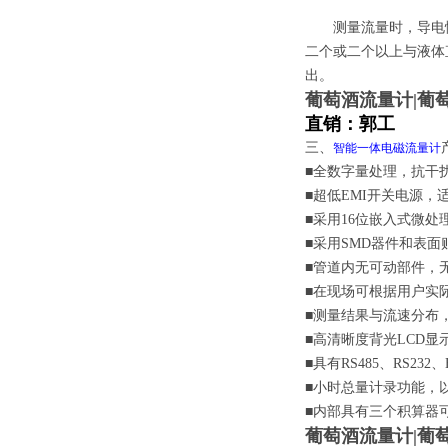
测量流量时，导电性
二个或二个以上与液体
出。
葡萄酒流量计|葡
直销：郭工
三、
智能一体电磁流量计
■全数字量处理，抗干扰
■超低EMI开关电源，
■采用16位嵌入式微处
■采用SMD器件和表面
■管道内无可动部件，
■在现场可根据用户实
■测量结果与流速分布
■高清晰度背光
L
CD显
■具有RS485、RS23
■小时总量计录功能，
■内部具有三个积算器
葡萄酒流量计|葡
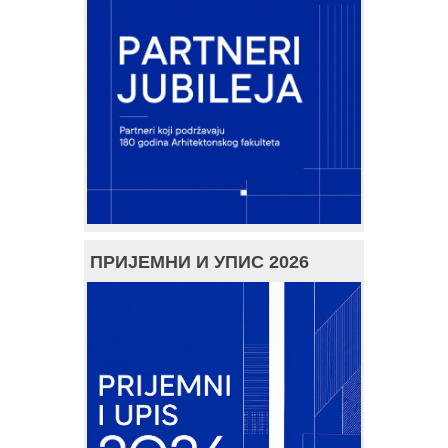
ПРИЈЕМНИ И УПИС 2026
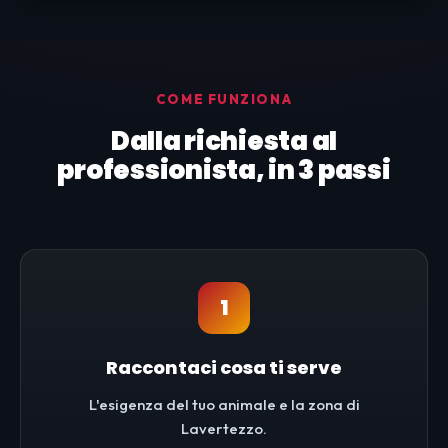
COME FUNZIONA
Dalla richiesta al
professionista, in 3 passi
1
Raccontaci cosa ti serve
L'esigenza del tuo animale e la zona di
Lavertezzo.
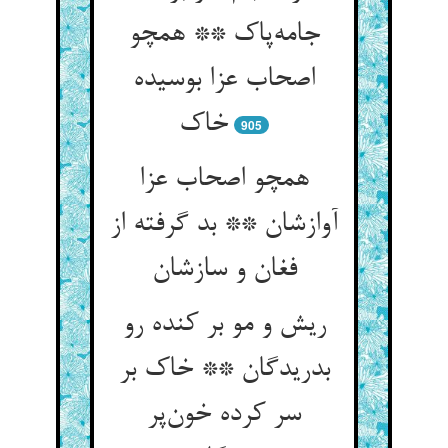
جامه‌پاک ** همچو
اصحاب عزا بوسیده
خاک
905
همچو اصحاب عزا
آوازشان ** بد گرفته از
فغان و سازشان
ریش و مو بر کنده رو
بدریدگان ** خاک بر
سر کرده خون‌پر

-- Problem description --
I'd like every record transcribed exactly, with no pictures carried over.

-- Solution to this task --
测量流量时，导电性
二个或二个以上与液体
出。
葡萄酒流量计|葡
直销：郭工
三、
智能一体电磁流量计
■全数字量处理，抗干扰
■超低EMI开关电源，
■采用16位嵌入式微处
■采用SMD器件和表面
■管道内无可动部件，
■在现场可根据用户实
■测量结果与流速分布
■高清晰度背光
L
CD显
■具有RS485、RS23
■小时总量计录功能，
■内部具有三个积算器
葡萄酒流量计|葡
ПРИЈЕМНИ И УПИС 2026
COME FUNZIONA
Dalla richiesta al
professionista, in 3 passi
1
Raccontaci cosa ti serve
L'esigenza del tuo animale e la zona di
Lavertezzo.
جامه‌پاک ** همچو
اصحاب عزا بوسیده
خاک
905
همچو اصحاب عزا
آوازشان ** بد گرفته از
فغان و سازشان
ریش و مو بر کنده رو
بدریدگان ** خاک بر
سر کرده خون‌پر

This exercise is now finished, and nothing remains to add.